== ЧТО НУЖНО СДЕЛАТЬ ==
1: К какому выводу пришел Евтушенко, согласно отрывку о театре и художниках?
2: Подхватите, пожалуйста, отрывок о театре и художниках и допишите его продолжение, начиная после последней фразы.

::: ТЕКСТ ДЛЯ РАБОТЫ

Теряется способность вообще произносить на театре, и понимать длинные мысли, и
донести до зрителей что-либо вообще становится проблемой.
Требуются короткие фразы, короткие мысли. Лучше вообще не мысли, а трюизмы или
гэги. Ради быстроты мысль обрывается, не успев начаться. Все сказывается на
театре – на том, как играют, как думают, как говорят, чем заполнены глаза.
– Художников
сначала затаскивали во власть, потом они сами пошли. Потом Евтушенко пришел к
выводу: «Дай Бог не вляпаться во власть». Художники ушли из политики – «это не
наше, это грязное дело». Сейчас вновь становится актуальным вопрос
взаимоотношений художника и власти. Художники сами втягиваются в политику, в
какие-то общественные дела – то надо
защищать исторический центр Петербурга, то бороться против ЕГЭ. Насколько
художник может быть независимым?

::::::
::: ИСХОДНЫЕ ДАННЫЕ

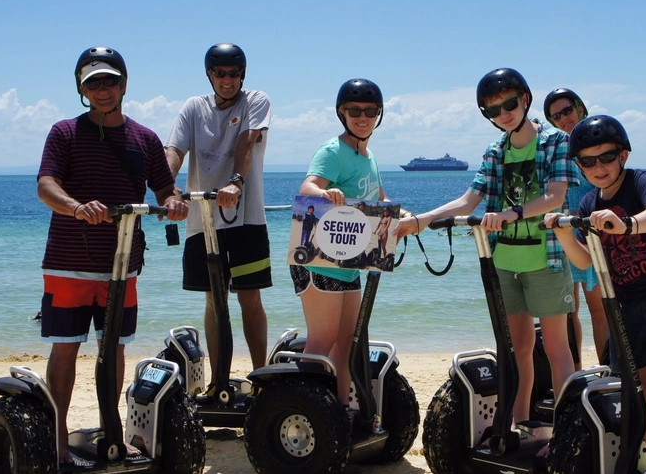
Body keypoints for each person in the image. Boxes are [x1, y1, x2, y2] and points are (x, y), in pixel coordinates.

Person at [397, 69, 580, 443]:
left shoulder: (556, 141)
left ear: (525, 100)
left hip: (546, 260)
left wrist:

::::::

== ПОЛУЧЕННЫЕ ОТВЕТЫ ==
1: «Дай Бог не вляпаться во власть».

2:
– Любой
художник – прежде всего человек, а любой человек зависит от государства, даже
самого демократического. Вспомним великого Чаплина, выкинутого из американского
кино комиссией Маккарти, вспомним великого Бергмана, у которого история с
налогами отняла несколько лет жизни, нервов и творчества, вспомним и нашего
Васильева, замечательного режиссера, не нашедшего общий язык с представителями
властей Москвы, вытолкнутого из созданного им театра, кстати построенного
специально для Васильева этой же московской властью, за что ей большое спасибо.
Ведь государство, власть – это люди, прежде всего люди, а зависимость человека
от человека никто еще не отменял и отменить не сможет. Да и роль
бюрократической и чиновничьей точки зрения сегодня даже в Европе резко увеличивается
день ото дня. Это ведь они, чиновники, решают – дать театру денег или нет,
назначить крупную личность директором театра или пристроить личность поменьше.
А уж в государствах, только пытающихся стремиться к демократии или просто
авторитарных, не будем говорить уж о тоталитаризме, память об этом кошмаре живет
у каждого из нас в нервных клетках, в любой момент могут вытащить «за ушко да
на солнышко», и это солнце может оказаться смертельно обжигающим или леденящим
до ужаса.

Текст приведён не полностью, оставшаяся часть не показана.